13. The distributed new energy air conditioner collaborative optimization method according to claim 12, characterized in that: the region selection rule is that when the price sensitivity of a certain region is higher than a preset third price sensitivity threshold and the space activity is lower than a preset activity threshold, the region is selected as the region to be adjusted, and the space activity of each region is calculated based on the region residence time and the number of people in the region.

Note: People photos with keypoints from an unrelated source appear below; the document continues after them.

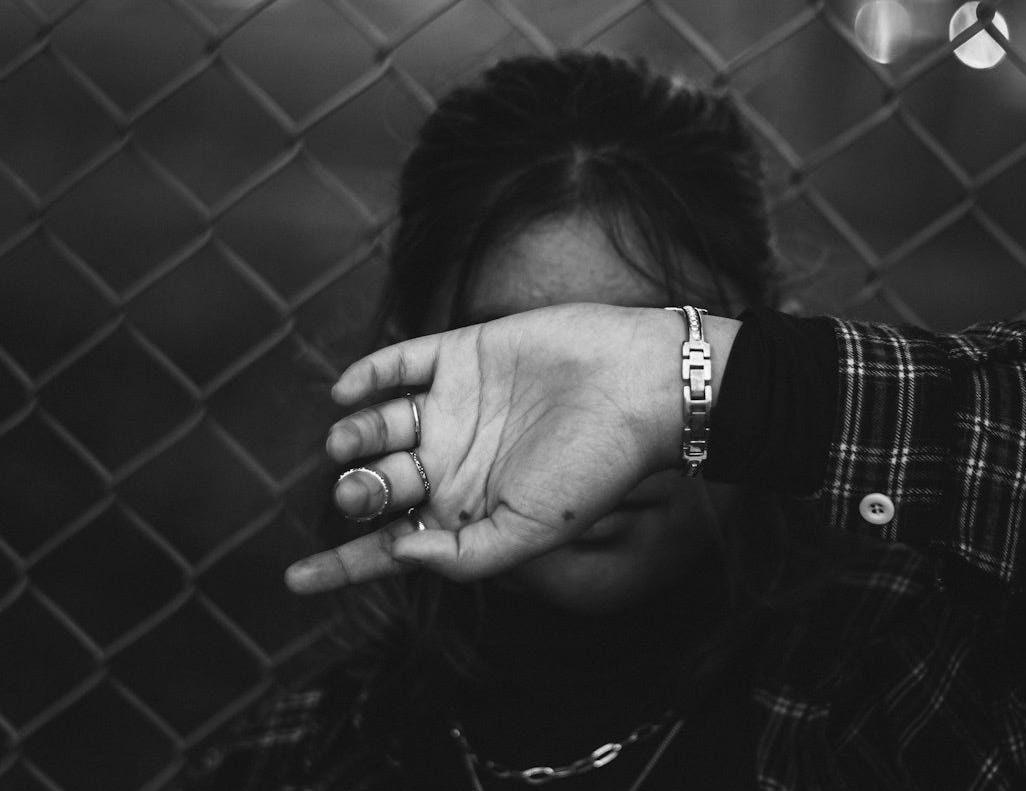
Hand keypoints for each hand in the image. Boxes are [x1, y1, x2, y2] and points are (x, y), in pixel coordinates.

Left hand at [285, 304, 737, 591]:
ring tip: (347, 444)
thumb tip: (396, 550)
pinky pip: (399, 364)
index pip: (393, 544)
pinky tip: (347, 392)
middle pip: (378, 484)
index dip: (343, 565)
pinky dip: (366, 376)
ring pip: (379, 424)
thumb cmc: (593, 468)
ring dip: (352, 437)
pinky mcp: (463, 356)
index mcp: (468, 509)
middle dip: (354, 492)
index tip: (294, 581)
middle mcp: (455, 461)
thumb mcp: (529, 534)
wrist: (637, 388)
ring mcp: (455, 408)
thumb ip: (462, 555)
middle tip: (356, 490)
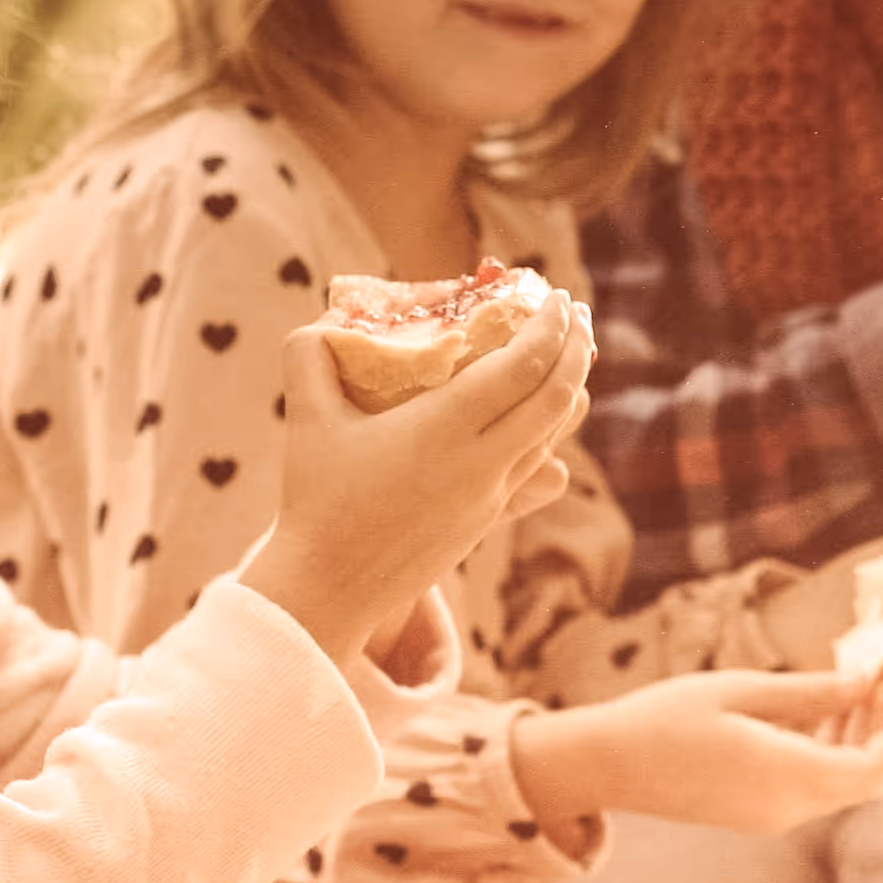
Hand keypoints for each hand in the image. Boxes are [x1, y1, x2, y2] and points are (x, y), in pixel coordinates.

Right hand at [242, 303, 591, 667]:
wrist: (329, 588)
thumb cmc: (315, 500)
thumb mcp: (306, 421)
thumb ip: (309, 358)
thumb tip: (325, 320)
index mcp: (444, 428)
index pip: (522, 367)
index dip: (549, 327)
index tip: (556, 295)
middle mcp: (481, 463)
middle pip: (557, 397)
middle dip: (576, 349)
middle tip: (575, 313)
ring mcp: (491, 495)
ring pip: (554, 436)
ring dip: (571, 389)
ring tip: (571, 356)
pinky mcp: (488, 520)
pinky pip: (538, 469)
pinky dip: (550, 434)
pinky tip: (544, 420)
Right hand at [516, 668, 882, 838]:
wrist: (607, 764)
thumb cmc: (666, 717)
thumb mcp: (742, 691)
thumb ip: (811, 693)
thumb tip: (865, 683)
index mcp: (786, 776)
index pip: (875, 768)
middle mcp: (786, 808)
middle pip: (866, 780)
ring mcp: (770, 817)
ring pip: (841, 785)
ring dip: (859, 739)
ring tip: (858, 685)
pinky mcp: (755, 815)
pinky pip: (812, 788)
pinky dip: (828, 752)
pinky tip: (819, 712)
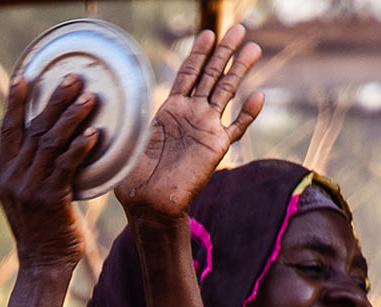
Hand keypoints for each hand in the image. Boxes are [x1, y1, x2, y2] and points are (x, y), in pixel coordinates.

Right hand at [0, 73, 101, 269]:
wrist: (42, 265)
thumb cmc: (42, 231)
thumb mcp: (27, 198)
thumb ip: (32, 171)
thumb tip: (51, 144)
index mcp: (3, 175)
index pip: (7, 130)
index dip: (14, 101)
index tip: (24, 76)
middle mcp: (12, 177)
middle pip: (33, 129)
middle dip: (54, 100)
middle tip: (74, 78)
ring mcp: (29, 188)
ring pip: (50, 143)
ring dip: (72, 118)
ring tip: (91, 98)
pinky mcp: (49, 199)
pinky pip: (66, 166)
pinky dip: (80, 147)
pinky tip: (95, 133)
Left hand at [113, 27, 264, 219]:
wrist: (148, 204)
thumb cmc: (133, 177)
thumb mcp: (129, 140)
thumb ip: (134, 119)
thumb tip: (122, 99)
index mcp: (169, 110)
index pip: (187, 75)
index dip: (197, 54)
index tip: (206, 34)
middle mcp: (190, 115)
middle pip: (211, 76)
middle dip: (224, 52)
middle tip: (238, 28)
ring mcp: (206, 128)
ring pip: (226, 93)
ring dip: (239, 70)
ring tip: (252, 47)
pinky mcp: (216, 146)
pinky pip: (236, 127)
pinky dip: (248, 114)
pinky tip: (257, 96)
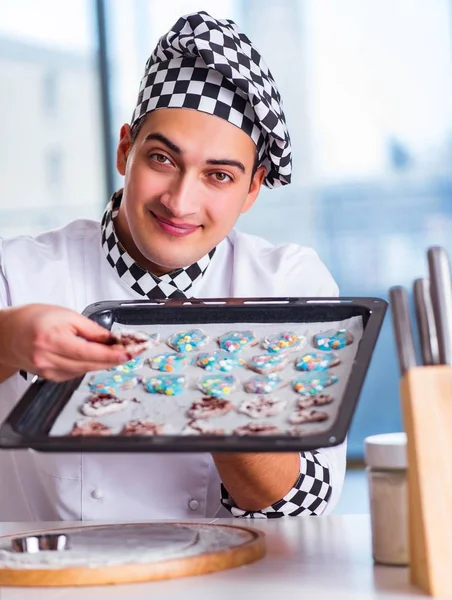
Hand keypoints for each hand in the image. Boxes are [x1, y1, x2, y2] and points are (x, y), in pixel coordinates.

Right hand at [0, 304, 137, 381]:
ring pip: (84, 371)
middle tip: (131, 352)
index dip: (112, 355)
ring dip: (102, 363)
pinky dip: (88, 365)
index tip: (130, 353)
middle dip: (112, 359)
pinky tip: (92, 357)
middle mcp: (48, 359)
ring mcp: (48, 372)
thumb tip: (113, 340)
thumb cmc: (34, 319)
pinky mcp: (50, 378)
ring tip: (115, 352)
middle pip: (89, 365)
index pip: (89, 352)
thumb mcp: (66, 315)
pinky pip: (76, 373)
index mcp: (52, 340)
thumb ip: (91, 330)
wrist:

14. A distributed new energy air conditioner collaborative optimization system using the distributed new energy air conditioner collaborative optimization method of any one of claims 1-13, characterized in that, including a user energy consumption data acquisition module, a user energy consumption feature vector generation module, a portrait label library generation module, a collaborative optimization model construction module, a collaborative optimization instruction generation module and a real-time collaborative optimization instruction adjustment module: the user energy consumption data acquisition module is used to acquire historical user energy consumption related data; the user energy consumption feature vector generation module extracts features based on the historical user energy consumption related data to generate user energy consumption feature vectors of each preset region; the portrait label library generation module generates a portrait label library based on the user energy consumption feature vectors of each region according to a preset portrait label generation rule; The collaborative optimization model construction module is used to construct a collaborative optimization model; the collaborative optimization model includes a first scheduling layer for generating distributed new energy air conditioning collaborative optimization instructions within a preset optimization period, and a second scheduling layer for adjusting the collaborative optimization instructions in real time. The collaborative optimization instruction generation module is used to input the profile tag library and electricity price into the first scheduling layer before each optimization cycle to generate the distributed new energy air conditioning collaborative optimization instruction for that optimization cycle. The real-time adjustment module for the collaborative optimization instruction is used to run the distributed new energy air conditioning collaborative optimization instruction, and to collect the room temperature input of each area in real time into the second scheduling layer to adjust the distributed new energy air conditioning collaborative optimization instruction.

15. A computer readable storage medium having stored thereon a computer program, characterized in that, When executed by the processor, the program implements the steps of the distributed new energy air conditioning collaborative optimization method according to any one of claims 1-13.